Qual è stata la risposta del governo?
Le autorità hanno «categoricamente respinto» le asserzioni del comitato (un evento non certo frequente, ndr): «Il fatto che alcuni detenuti presentassero disordini mentali prima dell’arresto non li ha esentati dall’intraprendere le attività alla base della loro detenzione. Avere problemi mentali non impedisce a un individuo di mettere a rischio la sicurezza nazionale».
L’anno scorso però l’Anti Terrorism and Crime Security Act è stato dichiarato illegittimo.
L’Atcsa prevedeva la possibilità di arrestare persone senza capo di imputazione ed era in palese violazione dell’articolo 5 della Convenzione europea sui diritti umani.
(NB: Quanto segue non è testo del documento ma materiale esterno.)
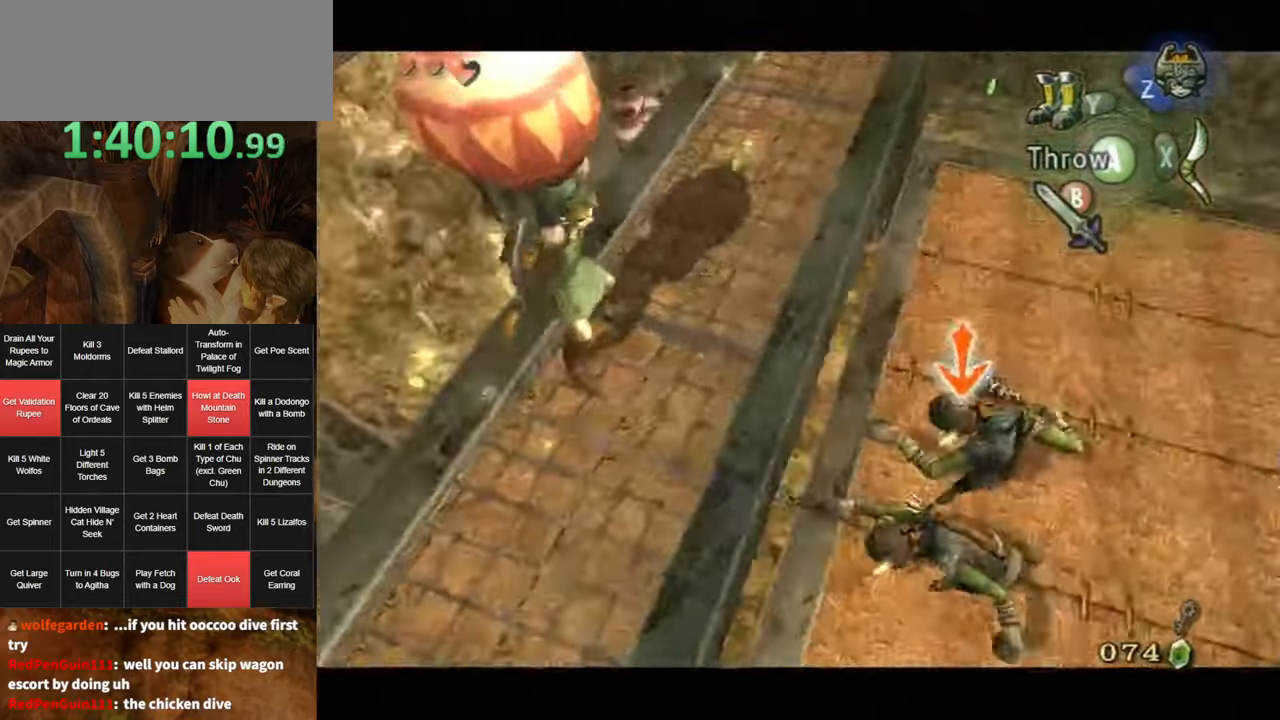
{"buttons": [], "left_stick": "center", "right_stick": "right", "events": [[33, "left_stick", "center"], [200, "L1", "up"], [433, "right_stick", "right"]]}
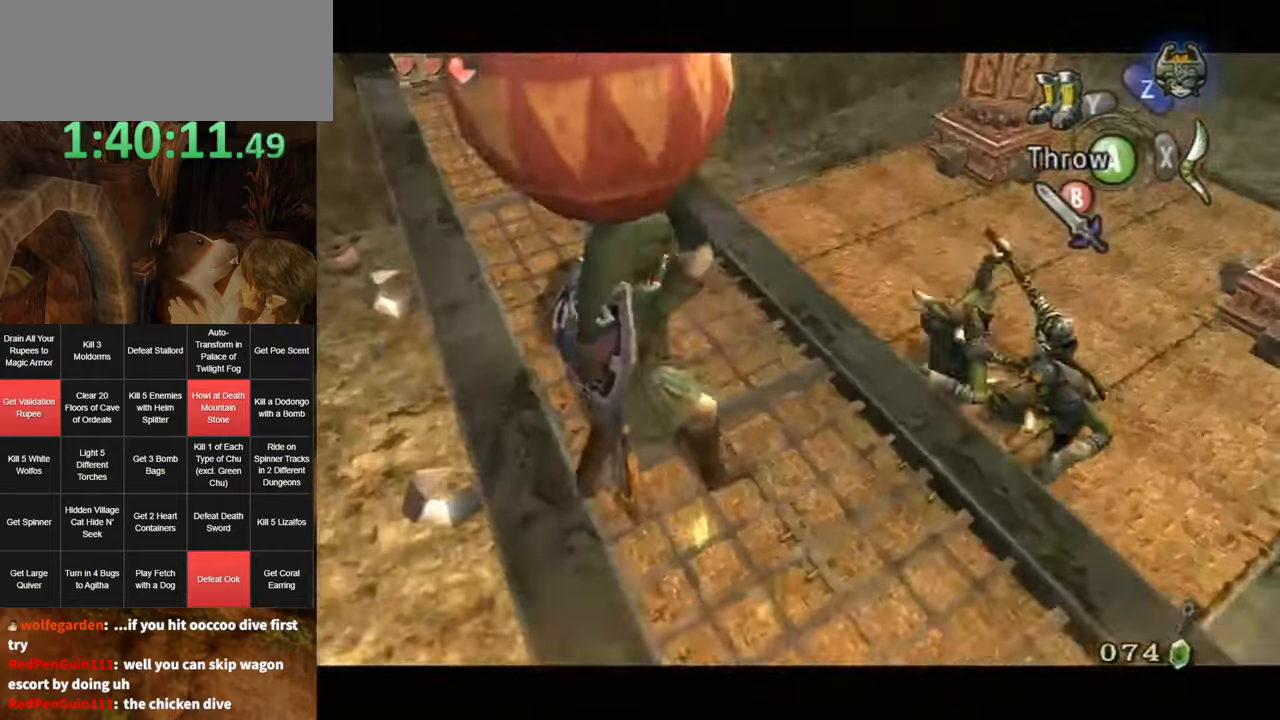
{"buttons": [], "left_stick": "center", "right_stick": "right", "events": []}
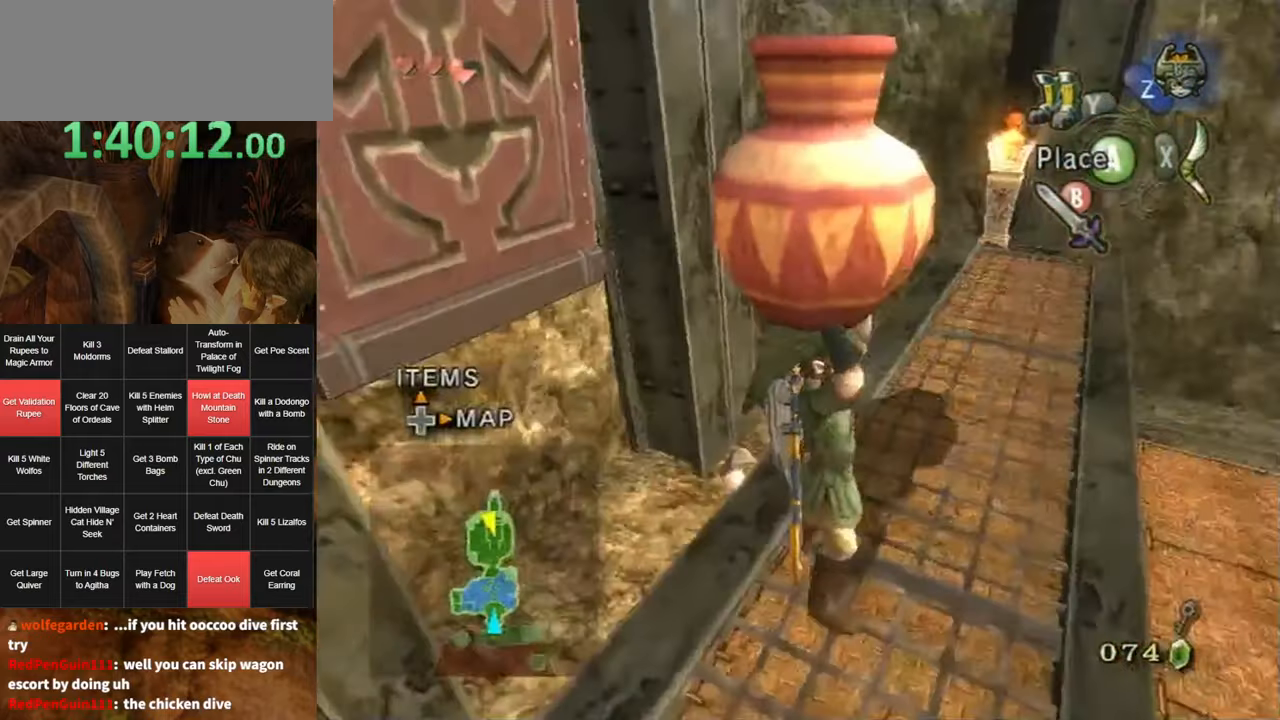
{"buttons": [], "left_stick": "center", "right_stick": "center", "events": [[250, "left_stick", "up-left"], [250, "right_stick", "center"], [416, "left_stick", "center"]]}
Per questo il Regno Unito è ricorso alla deroga che può essere richiesta solo «in caso di guerra o di altro pericolo pubblico che minacci la vita della nazione». Ma non può esserci alcuna deroga possibile per il bando contro la tortura o i trattamenti inumani. Infatti sono inderogabili alcune garanzie minime tra cui il controllo di un giudice e l’assistenza medica e legale. Tra i diritti fondamentali infine spicca la notifica a una parte terza dell’avvenuta detenzione, altrimenti si è in presenza di una cosiddetta «incommunicado detention», che evoca fosche memorie.
Per questo la Camera dei lord ha negato la legittimità del provvedimento?
E’ stata negata alla base direttamente la legittimità della deroga. Il 10 marzo di quest’anno dunque il parlamento ha provveduto ad approvare una nuova legge, il Prevention of Terrorism Bill, che prevede una serie di controlli davvero molto stretti per persone non imputate di un reato specifico ma sospettate di «mettere a rischio la sicurezza nazionale». In sostanza ci sono due tipi di controllo, a seconda se derogano o meno dalla Convenzione: i «derogating control orders» e i «non derogating control orders». I primi devono essere approvati caso per caso dal parlamento, e anche i secondi sono molto duri rispetto a quanto previsto in Italia.
Sulla stampa inglese si discute della possibilità di recedere dalla Convenzione e di riaderirvi in modo parziale. Le sembra possibile?
Non si possono difendere i diritti umani a giorni alterni o caso per caso. La Convenzione costituisce un unicum, un sistema complessivo che non può essere preso a pezzi. Il governo potrebbe uscire dalla Convenzione per i diritti umani ma sarebbe un evento davvero impensabile per il paese dov’è nato l’habeas corpus.